● ACCIONES REQUERIDAS
a: Según el texto sobre la política de Trump hacia Cuba, ¿qué día estará el presidente estadounidense en Miami?
b: Retoma el texto sobre la política de Trump hacia Cuba y continúalo a partir de su última oración.

● TEXTO PROPORCIONADO

..............................

LA HABANA, Cuba.- Tal como los medios lo habían adelantado semanas atrás, el próximo viernes 16 de junio el presidente estadounidense, Donald Trump, estará en Miami, donde se espera hará declaraciones sobre la estrategia que seguirá su gobierno en torno a las relaciones entre Cuba y EE.UU., reiniciadas desde 2015 por iniciativa de su predecesor, Barack Obama.
Los rumores que han estado circulando entre todos los corrillos de opositores y disidentes cubanos a ambos lados del Estrecho apuntan que Trump, en cumplimiento de las promesas electorales que hiciera a sus votantes de la Florida, revertirá el proceso de “deshielo” o que condicionará las relaciones con el régimen de Castro al cumplimiento de exigencias tales como el respeto a los derechos humanos, la liberación de los presos políticos y el cese de la represión al interior de la Isla, entre otras.
Los cubanos más optimistas del exilio radical de ayer y de hoy, así como los llamados opositores “de línea dura” residentes en Cuba esperan que Trump apriete al clan Castro hasta la asfixia total y opere así el milagro que —excepto Obama, que nunca manifestó tal propósito— no han logrado los once presidentes que le precedieron: liquidar en breve a la dictadura más longeva del hemisferio occidental.
Sean acertados o no los pronósticos, lo cierto es que no tendremos la certeza de cuál será la estrategia política del controversial mandatario hacia Cuba hasta tanto la manifieste el próximo viernes. Y aun así habría que ver si la cumple, puesto que otra notoria cualidad de este presidente ha sido su evidente incapacidad para hacer coincidir su discurso en las tribunas con sus acciones al frente del Gobierno.

..............................

● EXTRACTO DE DATOS

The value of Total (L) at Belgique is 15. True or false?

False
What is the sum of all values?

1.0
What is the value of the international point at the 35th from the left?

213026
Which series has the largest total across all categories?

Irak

..............................

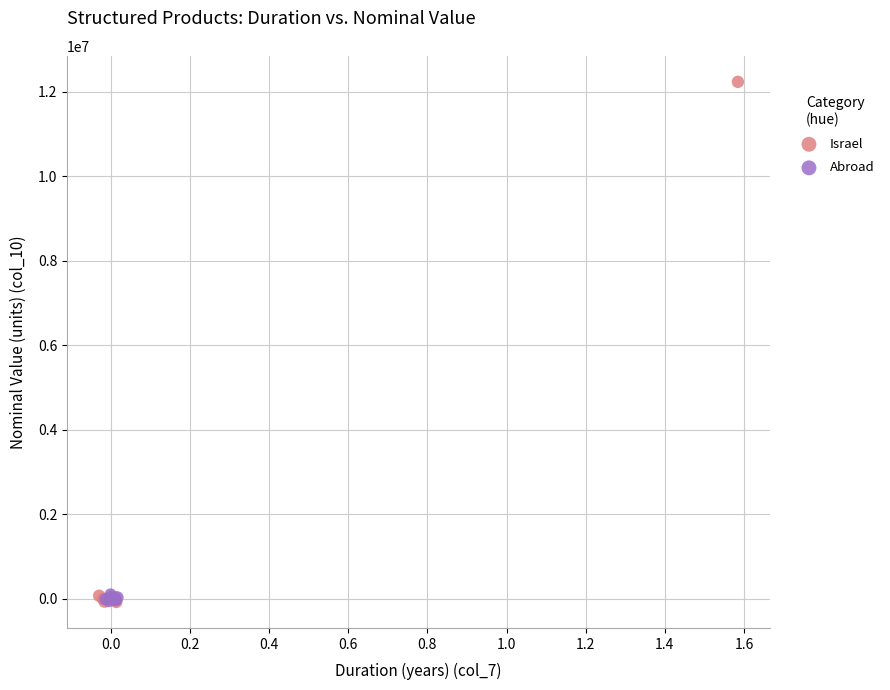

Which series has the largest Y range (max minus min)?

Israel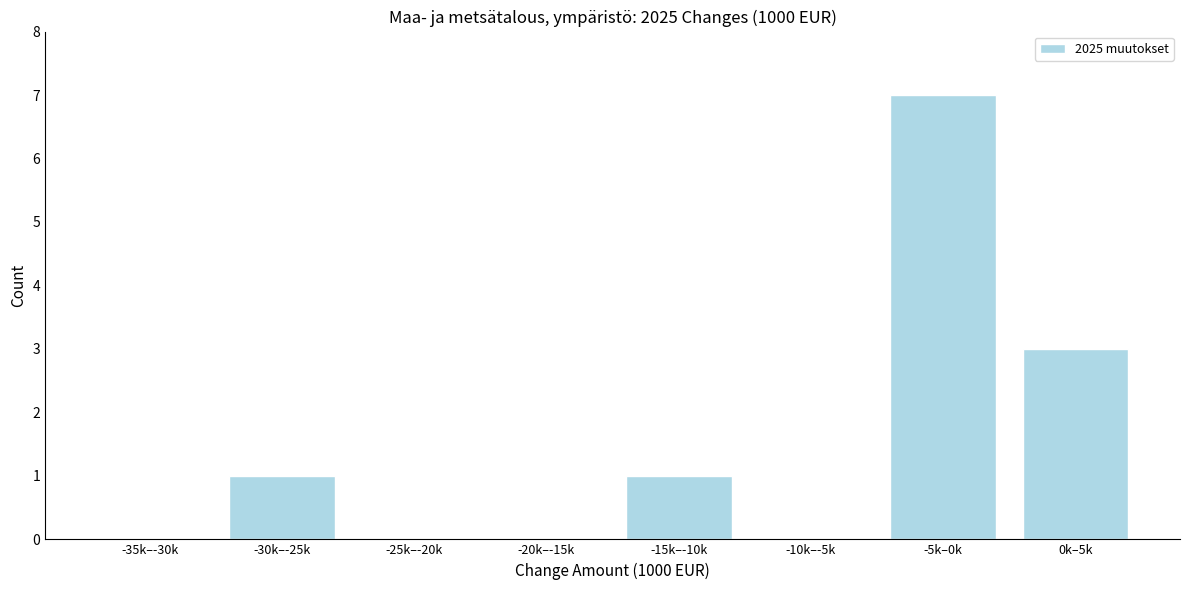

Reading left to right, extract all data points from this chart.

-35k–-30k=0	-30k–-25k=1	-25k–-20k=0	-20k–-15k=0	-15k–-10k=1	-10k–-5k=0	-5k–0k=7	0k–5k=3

..............................

● RESULTADOS OBTENIDOS
a: El viernes 16 de junio.

b:
Por su parte, y en gesto de fingida indiferencia, las autoridades cubanas guardan un sepulcral silencio sobre el asunto. Quizás cifran sus esperanzas en que Trump —un sujeto que en apenas cinco meses ha conseguido granjearse la antipatía de casi todos los líderes y organizaciones del mundo civilizado— les permita reimprimir algún tinte de legitimidad al viejo discurso de plaza sitiada, al mito de David versus Goliat.
Hasta ahí todo muy coherente. Lo que a todas luces no lo resulta es una carta abierta que por estos días se ha hecho pública. La extensión del texto impide un análisis de todo su contenido, donde abundan en demasía los adjetivos y no faltan las innecesarias descalificaciones hacia otras iniciativas de la oposición vernácula, sean erradas o no, pero tratándose de la autoría de la Unión Patriótica de Cuba (UNPACU), en efecto, “la mayor organización opositora de Cuba”, vale la pena tomarla como referencia de la evidente falta de brújula que sigue lastrándonos a los cubanos en este interminable camino en pos de la democracia.
Se trata de una larga misiva dirigida “al Sr. Donald Trump, presidente de los Estados Unidos de América”, y subscrita por el Coordinador General de la UNPACU, José Daniel Ferrer, donde este último declara que “ante la falta de presión real por parte de EEUU y la UE, el régimen cubano ha incrementado la represión contra los demócratas cubanos como no se había visto en muchos años”.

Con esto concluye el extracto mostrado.